Sukses

Pemicu Hujan Es Guyur Kota Bandung di Siang Bolong

Saat terjadi hujan es, kecepatan angin di Kota Bandung mencapai 40 kilometer per jam sehingga banyak pohon bertumbangan.

Liputan6.com, Bandung - Badan Meteorologi, Klimatologi dan Geofisika (BMKG) menerbitkan analisis sementara pemicu terjadinya hujan es disertai angin kencang pada siang bolong di Kota Bandung.

Berdasarkan citra satelit inframerah Himawari-8 pada pukul 13.50 WIB dan 14.00 WIB terdapat tutupan awan konvektif (cumulonimbus) yang tebal dan meluas di atas wilayah Jawa Barat.

Menurut Kepala Stasiun Geofisika BMKG Bandung Tony Agus Wijaya, tinggi puncak awan cumulonimbus tersebut dapat mencapai ketinggian lebih dari 5.000 meter di permukaan bumi dengan suhu puncak awan mencapai minus 44 derajat Celsius.

"Sehingga di beberapa tempat di Kota Bandung terjadi hujan es," kata Tony dalam keterangan tertulisnya, Bandung, Rabu, 19 April 2017.

Tony mengatakan terjadinya ketinggian awan cumulonimbus yang melewati titik beku itu, dipengaruhi oleh adanya daerah pertemuan angin (konvergensi) yang terbentuk di wilayah Jawa Barat pada pukul 07.00 WIB.

Jika dilihat dari data streamline angin pada ketinggian 3.000 kaki dan data pengamatan cuaca di Stasiun Geofisika Bandung, sambung dia, terlihat kondisi atmosfer cukup labil.

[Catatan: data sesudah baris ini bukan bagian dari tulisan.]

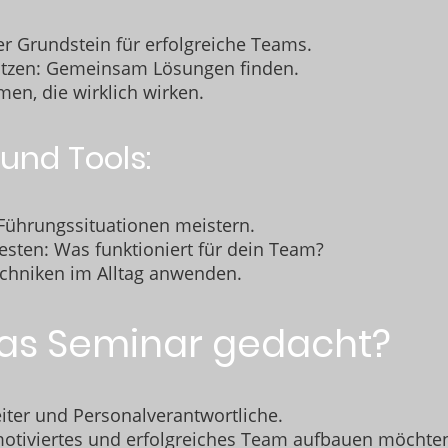
r Grundstein für erfolgreiche Teams.
nutzen: Gemeinsam Lösungen finden.
n, die wirklich wirken.
und Tools:
 Führungssituationen meistern.
testen: Was funktioniert für dein Team?
echniken im Alltag anwenden.
das Seminar gedacht?
iter und Personalverantwortliche.
motiviertes und erfolgreiches Team aufbauen möchte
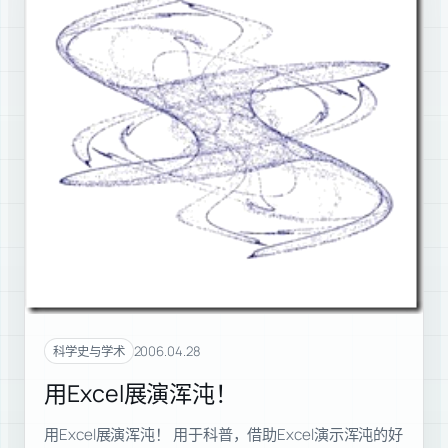
2006.04.28
科学史与学术
用Excel展演浑沌！
用Excel展演浑沌！ 用于科普，借助Excel演示浑沌的好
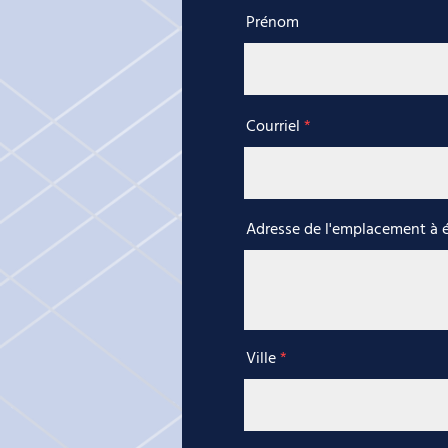
Prénom
Courriel
Adresse de l'emplacement à 
Ville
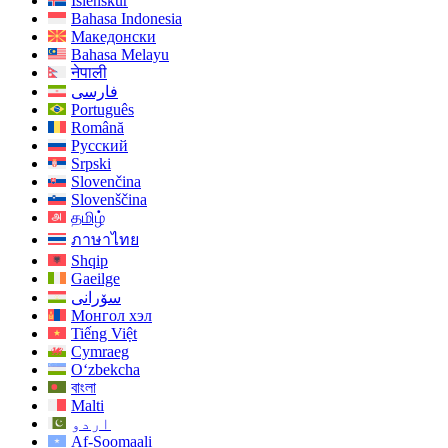
Íslenskur
Bahasa Indonesia
Македонски
Bahasa Melayu
नेपाली
فارسی
Português
Română
Русский
Srpski
Slovenčina
Slovenščina
தமிழ்
ภาษาไทย
Shqip
Gaeilge
سۆرانی
Монгол хэл
Tiếng Việt
Cymraeg
O‘zbekcha
বাংলা
Malti
اردو
Af-Soomaali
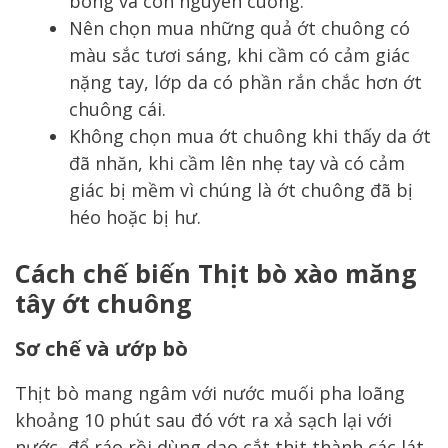
bóng và còn nguyên cuống.
Nên chọn mua những quả ớt chuông có
màu sắc tươi sáng, khi cầm có cảm giác
nặng tay, lớp da có phần rắn chắc hơn ớt
chuông cái.
Không chọn mua ớt chuông khi thấy da ớt
đã nhăn, khi cầm lên nhẹ tay và có cảm
giác bị mềm vì chúng là ớt chuông đã bị
héo hoặc bị hư.
Cách chế biến Thịt bò xào măng
tây ớt chuông
Sơ chế và ướp bò
Thịt bò mang ngâm với nước muối pha loãng
khoảng 10 phút sau đó vớt ra xả sạch lại với
nước, để ráo rồi dùng dao cắt thịt thành các lát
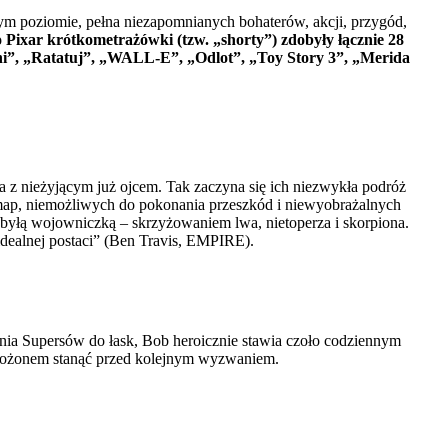
zym poziomie, pełna niezapomnianych bohaterów, akcji, przygód,
Pixar krótkometrażówki (tzw. „shorty”) zdobyły łącznie 28
i”, „Ratatuj”, „WALL-E”, „Odlot”, „Toy Story 3”, „Merida
ia z nieżyjącym już ojcem. Tak zaczyna się ich niezwykła podróż
map, niemożliwych do pokonania przeszkód i niewyobrażalnych
byłą wojowniczką – skrzyżowaniem lwa, nietoperza i skorpiona.
idealnej postaci” (Ben Travis, EMPIRE).
ia Supersów do łask, Bob heroicznie stawia czoło codziennym
Mrożonem stanąć przed kolejnym wyzwaniem.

Hal itu mendukung proses konvektivitas yang tinggi di wilayah Jawa Barat, khususnya Kota Bandung.

Dia menyatakan pada saat kejadian hujan lebat yang disertai petir serta es, terjadi peningkatan kecepatan angin yaitu 40 kilometer per jam.

"Hal ini ditunjukkan oleh perbedaan suhu udara yang signifikan pada selang pukul 07.00 WIB hingga 10.00 WIB sebesar 6,2 derajat Celsius," ujar Tony.

Sementara itu, Lembaga Penerbangan dan Antariksa Nasional (LAPAN) menyebutkan hujan es yang disertai angin kencang dan petir itu sebagai fenomena hujan badai ekstrem. Dalam ilmu meteorologi disebut juga badai dalam sel tertutup.

Menurut peneliti klimatologi pada Pusat Sains dan Teknologi Atmosfer Lapan Bandung, Erma Yulihastin, pemicu pertama badai dalam sel tertutup itu adanya konvergensi angin kuat tujuh meter per detik dari selatan, yaitu berasal dari Laut Selatan Jawa Barat dengan angin berkekuatan sedang empat meter per detik dari Utara.

"Angin dari Selatan dan Utara yang bersifat lembab ini berinteraksi dengan udara kering dan dingin di atas wilayah pegunungan yang mengelilingi cekungan Bandung, sehingga terbentuk sel badai tertutup yang memproduksi banyak sekali es di dalam awan tersebut," kata Erma dalam keterangan tertulis kepada Liputan6.com.

Erma mengatakan pemicu kedua adalah adanya proses konveksi yang memaksa udara naik secara cepat dan menghasilkan awan cumulus menara. Proses itu, kata Erma, didukung kondisi ketidakstabilan di atmosfer dan akumulasi energi yang terus menerus. Pada tahap tertentu, saat mencapai titik kritis menimbulkan kondisi ekstrem.

"Proses konveksi ini dibuktikan oleh pantauan satelit terhadap liputan awan yang pada pagi hari tadi banyak terbentuk di atas Laut Selatan Jawa Barat. Namun pada siang hingga sore, awan sudah banyak terbentuk di atas Jawa Barat," ujar Erma.

Sebelumnya, Erma menjelaskan badai tersebut terjadi karena ada pembentukan awan cumulus menara yang terjadi secara cepat di kisaran durasi 20 - 30 menit untuk mencapai kondisi matang.

Pada saat matang dan terjadi hujan, terjadi interaksi antara proses hujan tersebut dengan udara di bawahnya yang lebih kering, sehingga menimbulkan hembusan angin yang sangat kuat di bawah awan hujan. Hal itulah yang memicu angin kencang.

Akibat hujan es yang disertai angin kencang kemarin siang sekitar 30 menit di Kota Bandung, Dinas Pemakaman dan Pertamanan mencatat ada 63 lokasi pohon tumbang. Selain pohon tumbang, reklame roboh juga terjadi di dua lokasi yang berakibat delapan mobil dan empat rumah rusak tanpa menimbulkan korban jiwa.